Home / Tutorials / How to Generate the CSR on Red Hat Linux

How to Generate a CSR on Red Hat Linux?

In this tutorial, we will show you how to generate a CSR on an Red Hat Linux.

Just follow the steps below:

Step 1: Make sure you have the Open SSL utility installed

It should come pre-installed in your system, but if you don’t have it, run the following command:

$ sudo yum install openssl

Step 2: generate your CSR and private key

Ttype the following command:

$ openssl req -new -newkey rsa:2048 -nodes -keyout example.com.key -out example.com.csr

Note: replace the example.com with your actual domain name.

Step 3: Enter your information into the CSR

Please, use only alphanumeric characters when entering your details

  • Country Name: enter the two-letter code of your country.
  • State or Province Name: type the full name of the state or region where your company is registered
  • Locality Name: specify the name of the city or town where your business is located
  • Organization Name: enter the officially registered name of your company.

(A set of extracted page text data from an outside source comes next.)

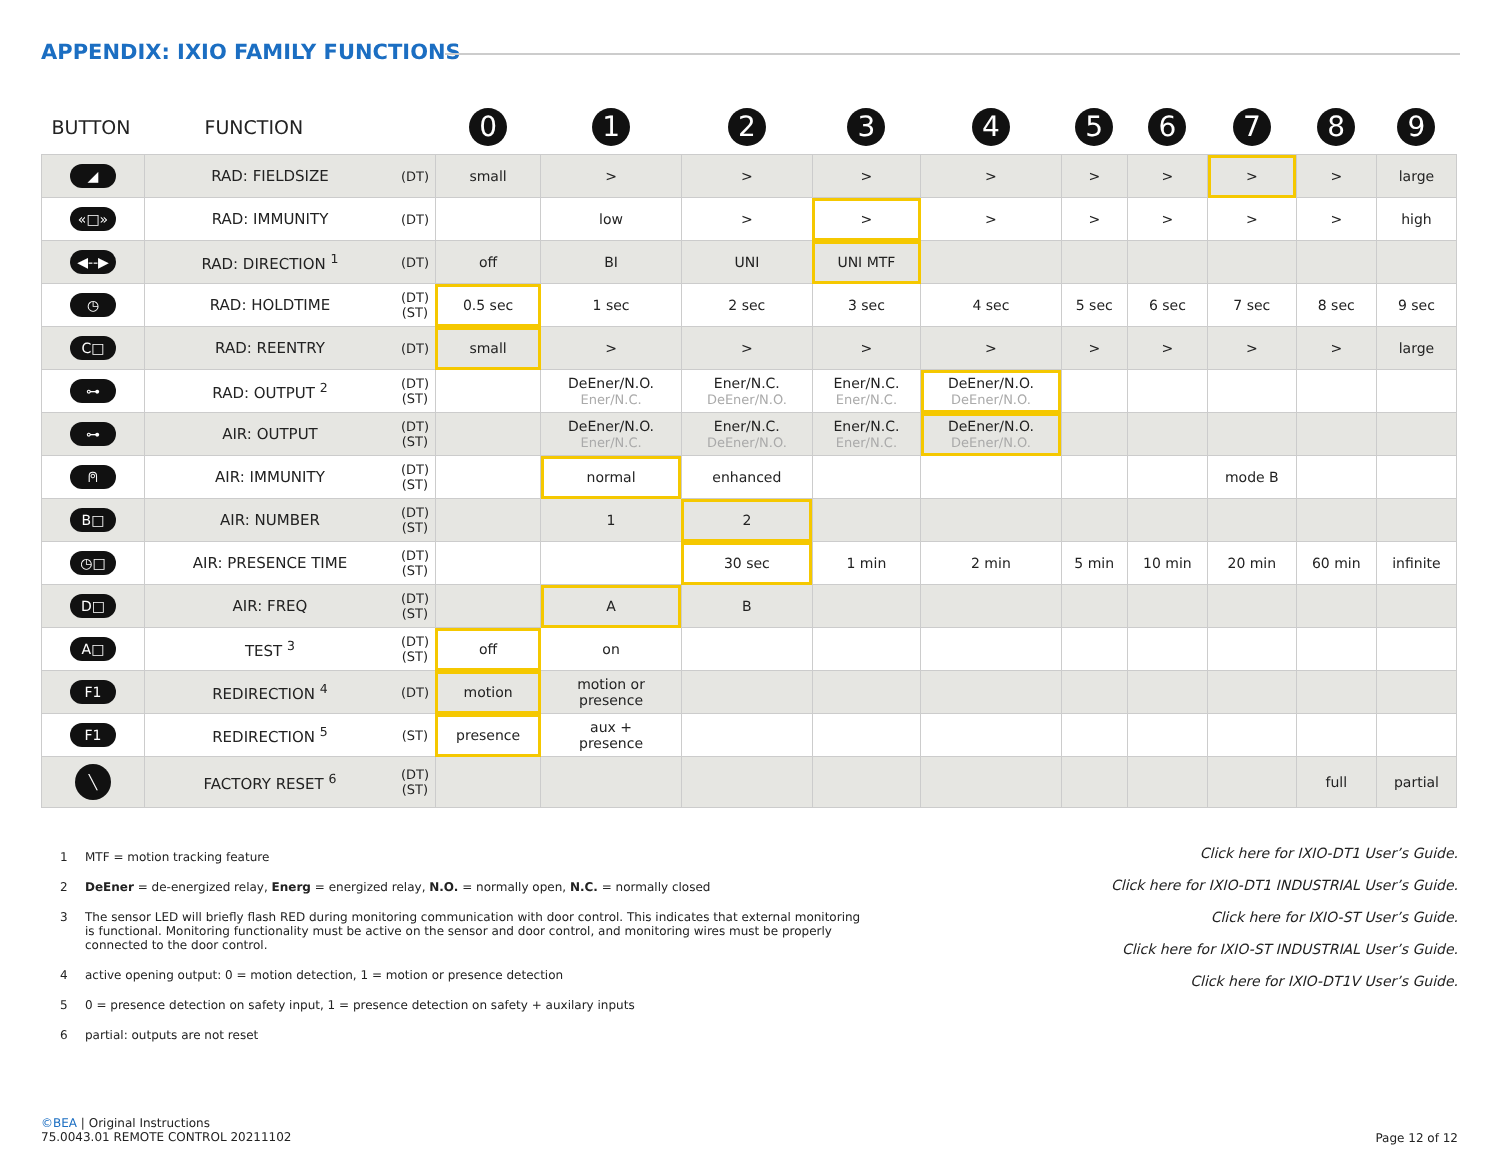APPENDIX: IXIO FAMILY FUNCTIONS
| BUTTON | FUNCTION | | 0 | 1 | 2 | 3 | 4 | 5 | 6 | 7 | 8 | 9 |
| --- | --- | --- | --- | --- | --- | --- | --- | --- | --- | --- | --- | --- |
| ◢ | RAD: FIELDSIZE | (DT) | small | > | > | > | > | > | > | > | > | large |
| «□» | RAD: IMMUNITY | (DT) | | low | > | > | > | > | > | > | > | high |
| ◀--▶ | RAD: DIRECTION <sup>1</sup> | (DT) | off | BI | UNI | UNI MTF | | | | | | |
| ◷ | RAD: HOLDTIME | (DT) (ST) | 0.5 sec | 1 sec | 2 sec | 3 sec | 4 sec | 5 sec | 6 sec | 7 sec | 8 sec | 9 sec |
| C□ | RAD: REENTRY | (DT) | small | > | > | > | > | > | > | > | > | large |
| ⊶ | RAD: OUTPUT <sup>2</sup> | (DT) (ST) | | DeEner/N.O. Ener/N.C. | Ener/N.C. DeEner/N.O. | Ener/N.C. Ener/N.C. | DeEner/N.O. DeEner/N.O. | | | | | |
| ⊶ | AIR: OUTPUT | (DT) (ST) | | DeEner/N.O. Ener/N.C. | Ener/N.C. DeEner/N.O. | Ener/N.C. Ener/N.C. | DeEner/N.O. DeEner/N.O. | | | | | |
| ⍝ | AIR: IMMUNITY | (DT) (ST) | | normal | enhanced | | | | | mode B | | |
| B□ | AIR: NUMBER | (DT) (ST) | | 1 | 2 | | | | | | | |
| ◷□ | AIR: PRESENCE TIME | (DT) (ST) | | | 30 sec | 1 min | 2 min | 5 min | 10 min | 20 min | 60 min | infinite |
| D□ | AIR: FREQ | (DT) (ST) | | A | B | | | | | | | |
| A□ | TEST <sup>3</sup> | (DT) (ST) | off | on | | | | | | | | |
| F1 | REDIRECTION <sup>4</sup> | (DT) | motion | motion or presence | | | | | | | | |
| F1 | REDIRECTION <sup>5</sup> | (ST) | presence | aux + presence | | | | | | | | |
| ╲ | FACTORY RESET <sup>6</sup> | (DT) (ST) | | | | | | | | | full | partial |
1 MTF = motion tracking feature
2 DeEner = de-energized relay, Energ = energized relay, N.O. = normally open, N.C. = normally closed
3 The sensor LED will briefly flash RED during monitoring communication with door control. This indicates that external monitoring is functional. Monitoring functionality must be active on the sensor and door control, and monitoring wires must be properly connected to the door control.
4 active opening output: 0 = motion detection, 1 = motion or presence detection
5 0 = presence detection on safety input, 1 = presence detection on safety + auxilary inputs
6 partial: outputs are not reset
Click here for IXIO-DT1 User’s Guide.
Click here for IXIO-DT1 INDUSTRIAL User’s Guide.
Click here for IXIO-ST User’s Guide.
Click here for IXIO-ST INDUSTRIAL User’s Guide.
Click here for IXIO-DT1V User’s Guide.
©BEA | Original Instructions
75.0043.01 REMOTE CONTROL 20211102
Page 12 of 12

For instance, GPI Holding LLC. For Domain Validation certificates, you can put in NA instead
  • Organization Unit Name: it’s usually IT or Web Administration. You can sue NA for DV certificates
  • Common Name: enter the Fully Qualified Domain Name (FQDN) you want to secure. For example, yourdomain.com. If you want to install a wildcard certificate, add an asterisk in front of your domain name (e.g. *.yourdomain.com)
  • Email Address: provide a valid email address
  • A challenge password: leave blank
  • An Optional Company Name: leave blank

The OpenSSL utility will instantly create two files:

  • .key containing your private key (you will need it later during SSL installation)
  • .csr containing your CSR code (you will need it when applying for your SSL certificate)

Open the yourdomain.csr file with a text editor of your choice, and copy-paste its content including the —–BEGIN CERTIFICATE REQUEST—– and footer —–END CERTIFICATE REQUEST—– tags during your order process with your SSL vendor.